05/18/2017 1:10PM

Lack of comprehensive data seen as main hurdle in popularizing international racing in U.S.


WASHINGTON – Betting across international borders suffers from a lack of data and relevancy to horseplayers in foreign markets, racing officials said on Thursday at the Pan American Conference during a panel examining horseplayers’ issues.

The comments by the panel, which included Daily Racing Form chief executive John Hartig and two officials from Britain, played up the problems that racing companies have encountered when attempting to expand distribution of their products beyond their own borders. Over the past decade, companies in the U.S. have been among the most aggressive in attempting to attract wagers from foreign jurisdictions, due in large part to stagnating or falling handle figures at home.

But those efforts have yet to bear much fruit, with international handle on U.S. races still a small fraction of the total bet on U.S. racetracks. Panelists suggested on Thursday that bettors may be failing to embrace foreign races for a number of reasons, with one large factor being differences in the quantity and quality of past-performance data on horses.

Bettors in the U.S. are especially sensitive to the lack of data on foreign horses, according to Hartig. DRF operates its own account-wagering company and recently completed a survey of its players on international racing.

“They want data products, they want Beyer Speed Figures,” Hartig said of the survey results.

That is easier said than done. Many a North American horseplayer has received a rude awakening when traveling to European racetracks after finding out that past-performance data on the continent is far less comprehensive than the data offered on North American horses at home.

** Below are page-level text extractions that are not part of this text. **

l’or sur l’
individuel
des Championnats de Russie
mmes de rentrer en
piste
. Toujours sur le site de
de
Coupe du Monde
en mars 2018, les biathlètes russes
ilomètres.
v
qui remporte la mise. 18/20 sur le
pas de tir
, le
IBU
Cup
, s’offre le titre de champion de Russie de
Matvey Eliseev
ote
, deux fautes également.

Alan Byrne, the chief executive of the Racing Post – a publication in Britain that is akin to DRF in its marriage of horse-racing editorial content and past-performance data (though limited) – said international companies seeking to draw handle from British bettors needed to present their data in a format familiar to local bettors or provide foreign customers with enough information to justify taking an interest in a race.

“I do think it goes to a package of content and making U.S. racing as relevant to as many customer groups as possible,” Byrne said. At the same time, he said, in many jurisdictions, because of differences in local data-collection policies, “there is some data that your customers are accustomed to that is just simply not going to be available.”

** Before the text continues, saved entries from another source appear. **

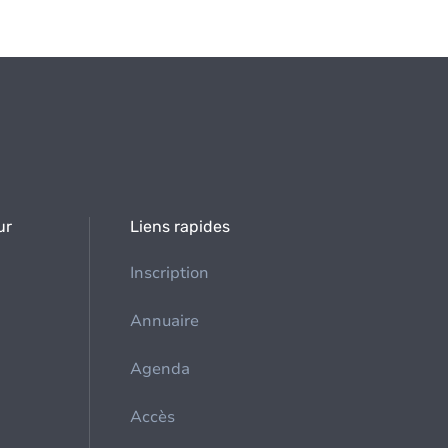
ur
Liens rapides
Inscription
Annuaire
Agenda
Accès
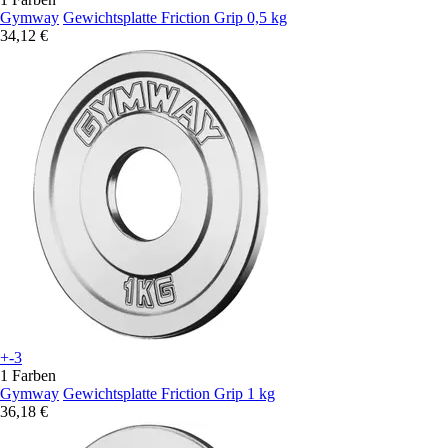
Gymway
Gewichtsplatte Friction Grip 0,5 kg
34,12 €
+-3
1 Farben
Gymway
Gewichtsplatte Friction Grip 1 kg
36,18 €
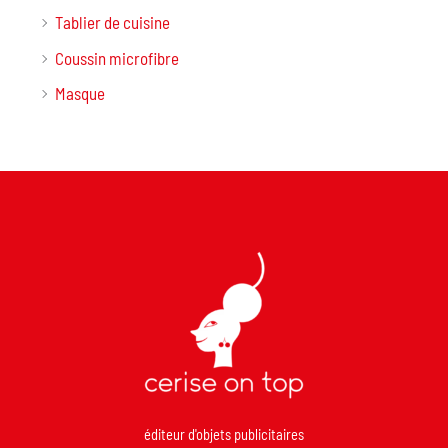
Tablier de cuisine
Coussin microfibre
Masque
éditeur d'objets publicitaires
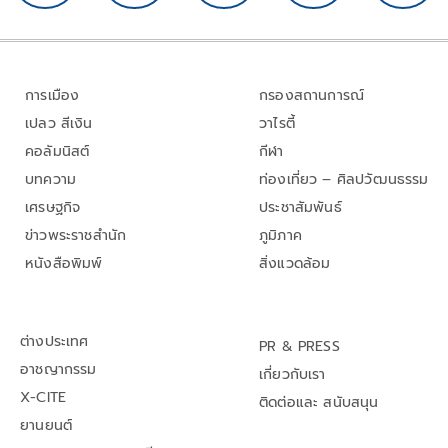
การเมือง
กรองสถานการณ์
เปลว สีเงิน
วาไรตี้
คอลัมนิสต์
กีฬา
บทความ
ท่องเที่ยว – ศิลปวัฒนธรรม
เศรษฐกิจ
ประชาสัมพันธ์
ข่าวพระราชสำนัก
ภูมิภาค
หนังสือพิมพ์
สิ่งแวดล้อม
ต่างประเทศ
PR & PRESS
อาชญากรรม
เกี่ยวกับเรา
X-CITE
ติดต่อและ สนับสนุน
ยานยนต์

Bettors in the UK have not exactly embraced foreign racing. Byrne said that of the total amount bet in Britain bookmaking shops on horse racing, only 8 percent is on races from “foreign jurisdictions or Irish racing.”

Phil Siers, the chief commercial officer of Betfred, which runs the British tote, said bettors also need to become familiar with a product before they bet on it regularly. That means that a foreign racing product, such as Churchill Downs, needs to be shown continuously, without gaps in coverage, when the meet is available.

“Continuity is the real crux of it,” Siers said. “There are a number of people who are just in a betting shop who just want to get a bet down, but the nature of racing is having an opinion.”

Much of the focus in the U.S. over the past decade has been on expanding to Europe due to restrictions on the importation of simulcasts to many countries in Asia, where average per-race handles in some countries are stratospheric when compared to the same figures in the U.S. However, last year, Japan loosened its rules to allow for the importation of as many as 24 races each year, generating interest from the U.S. in attracting Japanese horses to races in order to make the approved list.

Churchill Downs, the New York Racing Association, and the Breeders’ Cup have all recently put in place policies designed to encourage a Japan-based horse to run in their races.

Last year, the presence of a Japanese horse in the Prix de l’Arc de Triomphe in France generated $40 million in wagers by Japanese residents on the race. A Japanese horse, Epicharis, is currently pointed toward the Belmont Stakes, and officials at the track are hopeful it will trigger a decision in Japan to allow betting on the race.